I nod, my head aching. “I will try.” I don’t know if I can process anything right now.
“Every planet rotation you were away, I grieved your loss.” His voice is low. “But I also celebrated, Mirelle. Because I needed to believe you were safe, doing something miraculous. In a place better than this one. With a real future ahead of you.”
I can’t speak.
“For years, I believed that this place”—he gestures around us—“was the way to help humans. To persevere. Protect. Build a new future. But now…”
“Now?” My voice is scratchy with emotion.
“This isn’t working.”
“I want humans to be free.” My voice shakes. “Our species deserves it.” I make a fist.
“When your mother and I came here to Jesel, escaped from slavery to the Ocretions, we dreamed of a place where we could bring humans. Start our own planet up with humans. Repopulate. Build a society.”
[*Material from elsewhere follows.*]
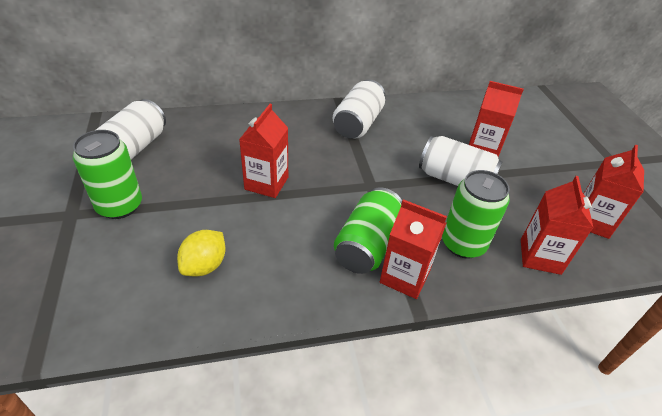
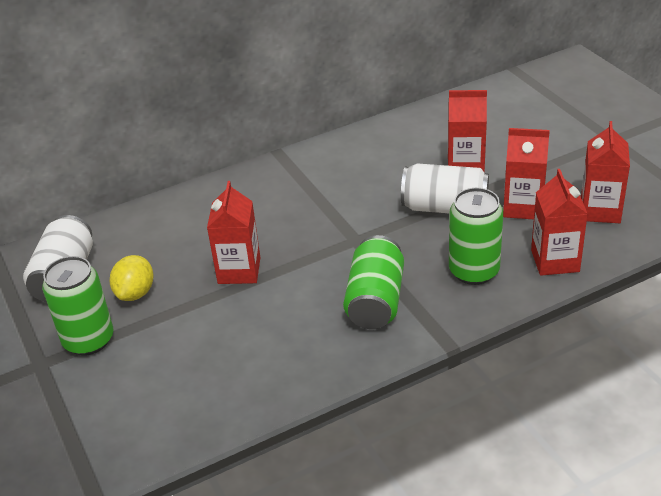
camera: 10 degrees left, 5 degrees down
(204, 265) = (215, 369): yellow lemon -> yellow lemon (135, 293)
(358, 124) = (313, 175): white can -> none
(404, 277) = (425, 319): red carton -> red carton (523, 207)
I nod. “You told me. Because human history is strong and beautiful. We need to preserve it for the future of the universe.”
“Our minds have been strong over the centuries, but our bodies are weak, compared to the others in the galaxy. And our temperament, as a species, was…complicated.” My father coughs. “Humans got into trouble in the first place, lost their domination, because of greed and in-fighting.”
“But we’re resourceful and strong. Like glue. We fill in the cracks. We break things, but then we fix them. The good parts of us,” I insist. “We kept going, rising back up. That’s what you taught me.”
“That we did.” He raises a finger. “And that’s the path forward.”
“What do you mean?”
He coughs again, and this time he brings up a cloth to cover his mouth. It’s stained red when he removes it from his lips. I frown and try to look but he interrupts. “Humans, alone, fight each other. Humans mixed with another species, make it stronger.”
“So you’re saying that our goal is to intermix?”
“Maybe.” He shrugs. “I do. Look at what you accomplished on Zandia. They alone were too warlike, lacked emotion.”